In a house of a very different shape, in a room of very different furnishings, a weapon lay swaddled in cotton. The cotton was maroon, to match the cornelians in the knife’s handle, for this was no common kitchen knife, no carpenter’s companion, no genteel dining implement. Once it had been an illustrious heirloom, handed down from father to son upon each boy’s coming of age, but that had been during the time of the Republic. Since then, civil wars had ravaged three generations, taking its toll just as heavily on the nobility as on the plebeians and the knife had suffered a similarly chequered career.

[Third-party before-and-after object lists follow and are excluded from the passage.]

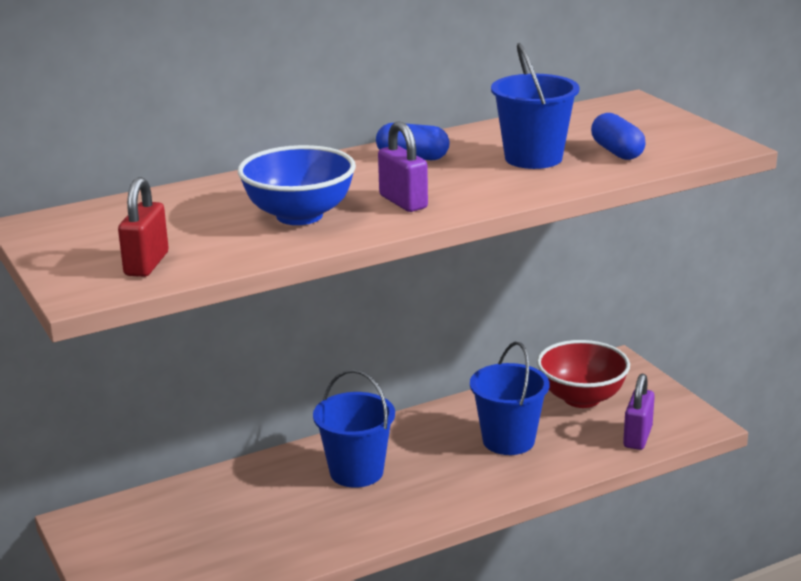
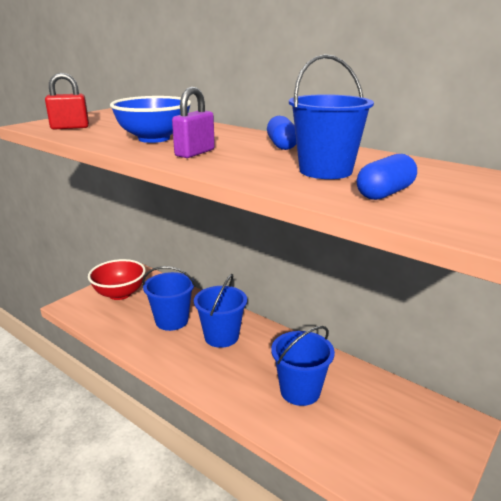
camera: 65 degrees right, 0 degrees up
(277, 508) = (172, 321): none -> blue bucket
(581, 398) = (390, 415): red bowl -> red bowl (120, 294)
(637, 437) = (361, 467): purple padlock -> none

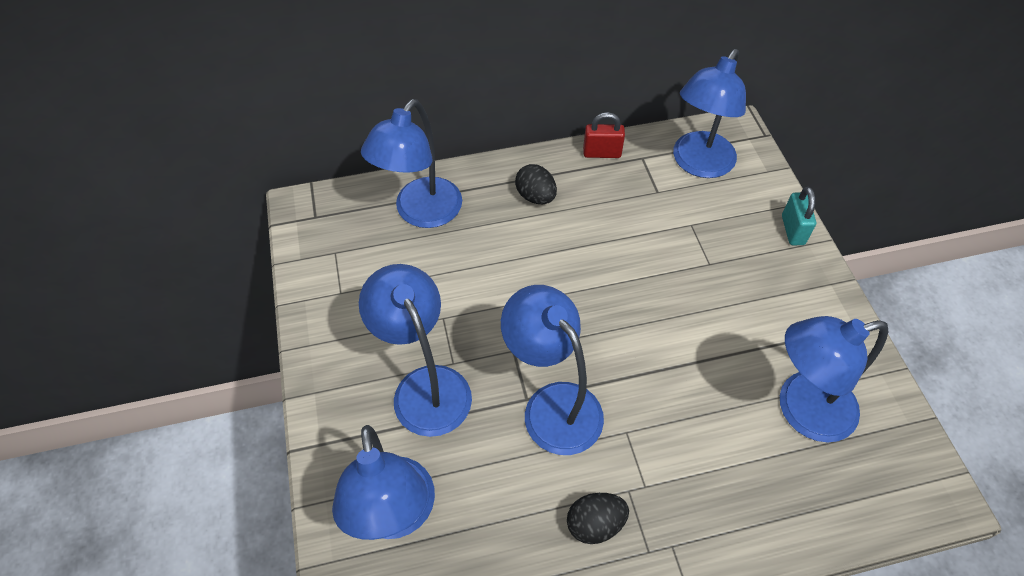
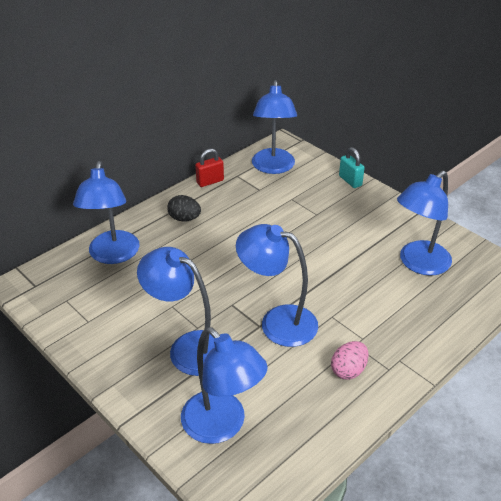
camera: 30 degrees left, 15 degrees down
(595, 524) = (348, 370): black egg -> pink egg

Stolen by a trusted secretary upon the death of its owner and sold for a mere fraction of its value, it first passed to a legate, who bequeathed it to his grandson, who in turn was captured by buccaneers off Gaul and held for ransom. For a while the knife did sterling service, changing hands in a series of fierce piratical raids until it was requisitioned in the name of the Empire by the captain of a warship who bequeathed it to his only child, a daughter. She, having no use for such an artefact, bejewelled or otherwise, sold it for enough to buy a small house in Frascati to keep her handsome Cretan lover safe from the prying eyes of her fat and ageing husband. Then again, it could have been because she had learned that, way back in its bloody history, the weapon had been given a name.

Nemesis.

But whatever her reasons for selling, the knife was back where it belonged. With a fond and loving owner, one who would cherish its sinister beauty and keep the blade sharper than any barber’s razor.

Had the weapon ears, it would have heard, as the Day of Luna faded, the flurry of activity which accompanies any household as it settles for the night. The splash of washbasins being emptied with iron ladles. The clatter of shutters opening and closing, as hopeful eyes once more wondered if the weather wasn’t changing for the better. Instead, the sumptuous weapon was left to reminisce, inside its wine-dark cotton shroud, on its fortunes and adventures. How its worth had varied from owner to owner, and how its owners, too, had varied-male to female, noble to criminal, light of touch to downright light-fingered. And yet, with the exception of the naval captain’s daughter, every owner from the date of its first and splendid forging had used the weapon to kill and to maim. Sometimes in anger, maybe in defence, all too often in war, that same thin blade had slipped between ribs or sliced through a windpipe, leaving scars and widows in its wake.